The bundled colony-samples plugin¶
Three skills shipped with the package and auto-discovered by the session agent:
| Skill | What it does |
|---|---|
colony-samples/code-complexity |
McCabe cyclomatic complexity for Python files (stdlib only). |
colony-samples/scientific-debugging |
Emits a structured RCA worksheet — observe → hypothesise → predict → experiment → conclude. |
colony-samples/systemic-vulnerability-scan |
Heuristic scanner for bare_except, shell=True, mutable defaults, hard-coded secrets, the documented write_transaction return-bug pattern, and asserts in non-test files. |
Wired into the session agent via:
UserPluginCapability.bind(
scope=BlackboardScope.SESSION,
extra_plugin_roots=[_bundled_samples_plugins_root()],
)
The helper resolves to polymathera.colony.samples.__file__ / .. / plugins, so the plugin ships with the wheel and is discovered without extra mounts.

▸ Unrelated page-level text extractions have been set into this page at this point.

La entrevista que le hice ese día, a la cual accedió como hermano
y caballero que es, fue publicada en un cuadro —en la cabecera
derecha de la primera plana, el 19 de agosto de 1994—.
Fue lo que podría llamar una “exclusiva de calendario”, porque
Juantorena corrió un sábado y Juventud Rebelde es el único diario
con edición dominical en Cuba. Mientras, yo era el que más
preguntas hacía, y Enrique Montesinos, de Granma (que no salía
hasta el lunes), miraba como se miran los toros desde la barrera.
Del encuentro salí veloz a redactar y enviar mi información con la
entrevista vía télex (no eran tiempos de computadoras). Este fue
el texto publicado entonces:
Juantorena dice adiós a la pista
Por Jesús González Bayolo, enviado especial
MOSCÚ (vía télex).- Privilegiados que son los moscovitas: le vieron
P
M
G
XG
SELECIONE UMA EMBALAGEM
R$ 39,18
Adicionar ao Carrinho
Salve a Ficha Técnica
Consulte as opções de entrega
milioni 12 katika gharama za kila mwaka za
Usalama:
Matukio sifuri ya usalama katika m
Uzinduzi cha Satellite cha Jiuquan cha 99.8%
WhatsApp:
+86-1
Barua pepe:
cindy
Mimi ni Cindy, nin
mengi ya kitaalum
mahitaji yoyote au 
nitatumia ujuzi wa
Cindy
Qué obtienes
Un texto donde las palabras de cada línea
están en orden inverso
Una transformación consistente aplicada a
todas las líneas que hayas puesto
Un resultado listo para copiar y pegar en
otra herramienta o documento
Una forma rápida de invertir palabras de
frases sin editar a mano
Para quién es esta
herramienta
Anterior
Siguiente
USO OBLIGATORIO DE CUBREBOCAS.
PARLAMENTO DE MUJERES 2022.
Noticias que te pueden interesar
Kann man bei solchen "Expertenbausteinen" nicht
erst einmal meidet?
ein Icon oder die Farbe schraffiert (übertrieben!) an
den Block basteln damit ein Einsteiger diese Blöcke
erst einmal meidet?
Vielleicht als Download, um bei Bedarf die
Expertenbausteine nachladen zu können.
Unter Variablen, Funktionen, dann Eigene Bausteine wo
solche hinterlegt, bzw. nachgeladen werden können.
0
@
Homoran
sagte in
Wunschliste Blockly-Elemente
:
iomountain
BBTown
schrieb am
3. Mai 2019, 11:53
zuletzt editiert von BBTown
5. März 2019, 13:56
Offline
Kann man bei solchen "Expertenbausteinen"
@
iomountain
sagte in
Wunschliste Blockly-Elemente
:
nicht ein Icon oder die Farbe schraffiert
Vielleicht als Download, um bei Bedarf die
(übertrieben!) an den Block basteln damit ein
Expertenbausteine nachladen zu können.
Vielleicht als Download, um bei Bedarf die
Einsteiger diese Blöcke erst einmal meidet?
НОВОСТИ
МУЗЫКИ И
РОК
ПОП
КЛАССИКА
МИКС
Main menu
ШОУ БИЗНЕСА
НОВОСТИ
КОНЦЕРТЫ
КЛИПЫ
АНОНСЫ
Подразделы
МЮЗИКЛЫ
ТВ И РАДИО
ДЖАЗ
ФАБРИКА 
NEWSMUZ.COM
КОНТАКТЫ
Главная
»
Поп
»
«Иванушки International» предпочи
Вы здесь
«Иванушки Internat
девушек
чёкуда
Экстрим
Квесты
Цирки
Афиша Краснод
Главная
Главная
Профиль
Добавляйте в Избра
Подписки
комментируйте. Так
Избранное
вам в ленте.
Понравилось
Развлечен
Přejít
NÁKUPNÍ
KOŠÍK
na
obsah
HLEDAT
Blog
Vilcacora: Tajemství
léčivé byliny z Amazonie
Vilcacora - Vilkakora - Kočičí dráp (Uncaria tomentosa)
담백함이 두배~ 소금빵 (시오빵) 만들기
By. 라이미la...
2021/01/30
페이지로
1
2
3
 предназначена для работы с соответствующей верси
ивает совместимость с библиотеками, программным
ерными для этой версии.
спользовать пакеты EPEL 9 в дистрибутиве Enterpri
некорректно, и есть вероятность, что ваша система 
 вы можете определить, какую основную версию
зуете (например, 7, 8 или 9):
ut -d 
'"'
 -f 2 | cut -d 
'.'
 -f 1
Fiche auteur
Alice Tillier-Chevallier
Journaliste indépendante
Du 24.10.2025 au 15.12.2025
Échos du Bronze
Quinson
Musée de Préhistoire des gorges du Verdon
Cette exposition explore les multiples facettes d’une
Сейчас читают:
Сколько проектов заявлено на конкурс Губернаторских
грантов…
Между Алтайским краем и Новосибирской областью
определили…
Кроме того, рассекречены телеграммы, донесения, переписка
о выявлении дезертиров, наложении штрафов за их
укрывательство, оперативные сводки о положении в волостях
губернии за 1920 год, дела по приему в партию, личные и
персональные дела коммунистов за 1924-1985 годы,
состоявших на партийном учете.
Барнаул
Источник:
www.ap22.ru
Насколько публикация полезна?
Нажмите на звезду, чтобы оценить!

Compatibility with Claude Code¶
| Field | Claude Code | Colony |
|---|---|---|
name, description, when_to_use, paths, disable-model-invocation |
✓ | ✓ |
sandbox_image_role |
— | Colony-only |
script |
optional (inline shell injection allowed) | required |
params type validation |
loose | strict (rejects type mismatches) |
| Auto-discovery | ~/.claude/skills, .claude/skills |
~/.colony/skills, <workspace>/.colony/skills, /etc/colony/skills |
Skills can be copied between the two ecosystems. Inline shell injection (Claude Code's !... syntax) is not supported — every Colony skill must declare a script, because every skill execution is containerised.
Security¶
- Sandbox boundary: every skill runs inside
SandboxedShellCapability. The capability never executes code in the host process. disable-model-invocation: true: skills with this flag are skipped bysearch_skillsand refused byrun_skill(override with theallow_model_invocation_overrideblueprint kwarg for testing).- Image role: a skill that requests an unknown
sandbox_image_rolefails atlaunch_containertime. - Param validation: protects against shell-quoting confusion in
run_skillsince the substituted args are individually quoted.
Test surface¶
tests/test_user_plugin_capability.py (27 tests). Uses real filesystem tmp_path for discovery + a stub SandboxedShellCapability for execution. Covers: frontmatter parser (no FM / valid / malformed), source-priority collisions, per-skill error isolation, plugin namespacing, action surface, end-to-end run_skill with launch/exec/stop wiring, param required/type validation, disable-model-invocation gating, missing-sandbox error, launch failure surfacing, shell-quoting helper.
Open follow-ups¶
- Dynamic per-skill
@action_executor: the design proposes registering each discovered skill as its own action key (e.g.,skill.colony-samples.code-complexity). The dispatcher walkscls.__dict__, not instance attrs, so this requires a dispatcher refactor; v1 shipsrun_skill(name)instead. - Procedural-memory sync: when the memory system supports skill storage, add
_sync_to_procedural_memory()so feedback can refine skills over time. - Plugin
agents/directories: a plugin could ship its own child-agent classes; out of scope for v1. - Settings UI: a Skills tab listing discovered skills with enable/disable toggles.